Challenged on its commitment to free trade, the Moroccan government has blown hot and cold. While acknowledging it couldn’t conclude free trade agreements only to block their implementation, Mezouar underlined that the UAE had moved back six months the meeting of the technical commission in charge of examining the agreement’s applicability, citing the lack of availability of relevant trade representatives. Finally, Morocco established that the commission’s meeting will be held before the end of 2005.

In both of the above cases, although the UAE imported the raw material, documents issued by the Emirati Ministry of Economy and ports authority establish that the finished products integrate over 40% local value-added - a fact Moroccan producers resolutely challenge. The Moroccan Ministry of Trade and Industry explains that it does not question the authenticity of these documents, but simply follows routine monitoring procedures.

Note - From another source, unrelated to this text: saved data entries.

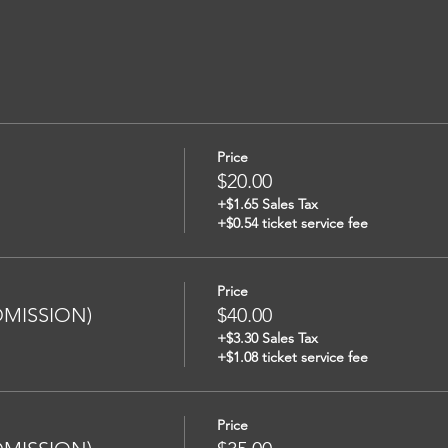
Price
$20.00
+$1.65 Sales Tax
+$0.54 ticket service fee
Price
ADMISSION)
$40.00
+$3.30 Sales Tax
+$1.08 ticket service fee
Price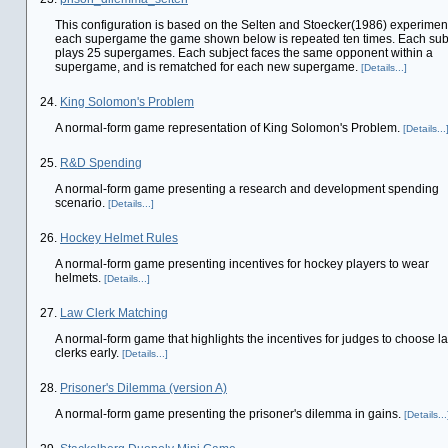
This configuration is based on the Selten and Stoecker(1986) experiment
each supergame the game shown below is repeated ten times. Each sub
plays 25 supergames. Each subject faces the same opponent within a
supergame, and is rematched for each new supergame.
[Details...]
24.
King Solomon's Problem
A normal-form game representation of King Solomon's Problem.
[Details...
25.
R&D Spending
A normal-form game presenting a research and development spending
scenario.
[Details...]
26.
Hockey Helmet Rules
A normal-form game presenting incentives for hockey players to wear
helmets.
[Details...]
27.
Law Clerk Matching
A normal-form game that highlights the incentives for judges to choose l
clerks early.
[Details...]
28.
Prisoner's Dilemma (version A)
A normal-form game presenting the prisoner's dilemma in gains.
[Details...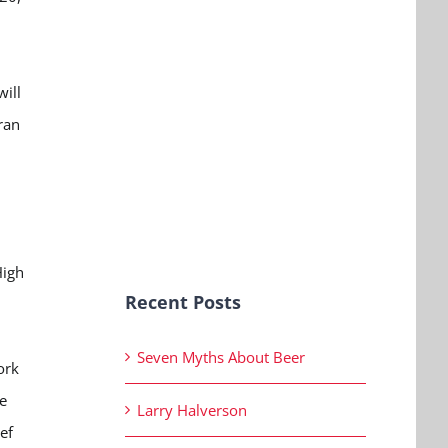
will
ran
High
Recent Posts
Seven Myths About Beer
ork
e
Larry Halverson
ef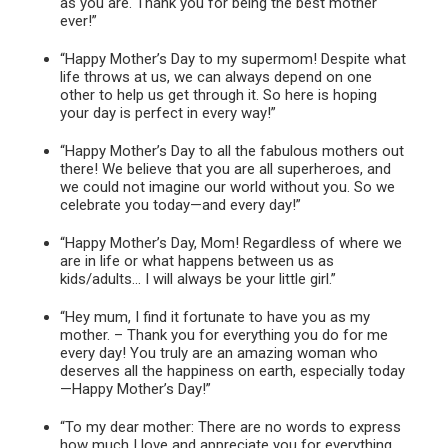
as you are. Thank you for being the best mother
ever!”
“Happy Mother’s Day to my supermom! Despite what
life throws at us, we can always depend on one
other to help us get through it. So here is hoping
your day is perfect in every way!”
“Happy Mother’s Day to all the fabulous mothers out
there! We believe that you are all superheroes, and
we could not imagine our world without you. So we
celebrate you today—and every day!”
“Happy Mother’s Day, Mom! Regardless of where we
are in life or what happens between us as
kids/adults… I will always be your little girl.”
“Hey mum, I find it fortunate to have you as my
mother. – Thank you for everything you do for me
every day! You truly are an amazing woman who
deserves all the happiness on earth, especially today
—Happy Mother’s Day!”
“To my dear mother: There are no words to express
how much I love and appreciate you for everything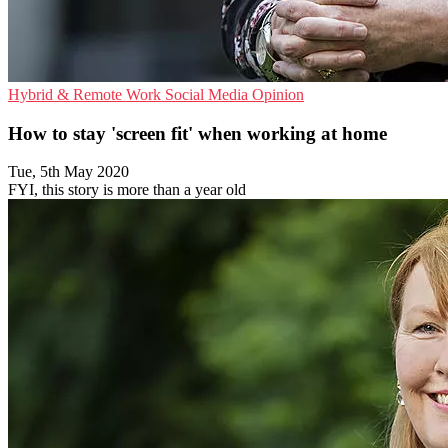
Hybrid & Remote Work
Social Media
Opinion
How to stay 'screen fit' when working at home
Tue, 5th May 2020
FYI, this story is more than a year old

Whatever the outcome of the rule of origin dispute, the controversy has drawn attention to one of the most serious caveats free trade agreements impose upon countries such as Morocco, where internal market distortions tend to hamper the competitiveness of local producers.

Sugar is the perfect example of the liberalisation conundrum Morocco is facing. Lifting trade barriers would endanger the local sugar industry, while maintaining them is endangering domestic processing industries, which are at pains to compete against rivals that benefit from trade liberalisation, especially in the form of cheaper inputs.

The problem is even more acute with wheat. The high price of this commodity on the domestic market, due to higher local production costs and 105 to 115% duties on imports, makes it all but impossible for local producers of pasta and couscous to hold their own against foreign competitors.

Moroccan trade officials seem to have underestimated this crucial issue, which might explain the current vagueness of the government’s position in this respect.

Many of the country’s most sensitive markets, however, are poised to be affected by a series of free trade agreements with Arab countries in the framework of the Agadir process. This aims at establishing a free trade area between the Arab Mediterranean nations, and with this on the horizon, the Moroccan government will have to address this challenge soon - and with vision.

Indeed, failure here might jeopardise the implementation of the free trade deal the kingdom concluded with the US in mid-2004. Initially scheduled for July this year, its entry into force has already been postponed to an unspecified date in 2006, thus upsetting a number of Moroccan exporters, who had invested in order to take advantage of the preferential access to the US market. These exporters are already complaining this delay is depriving them of orders worth some $50m.

With the implementation of another important free trade agreement with Turkey also shelved, it is high time for Morocco to come up with a clear and inclusive vision of its foreign trade policy - and to stick to it.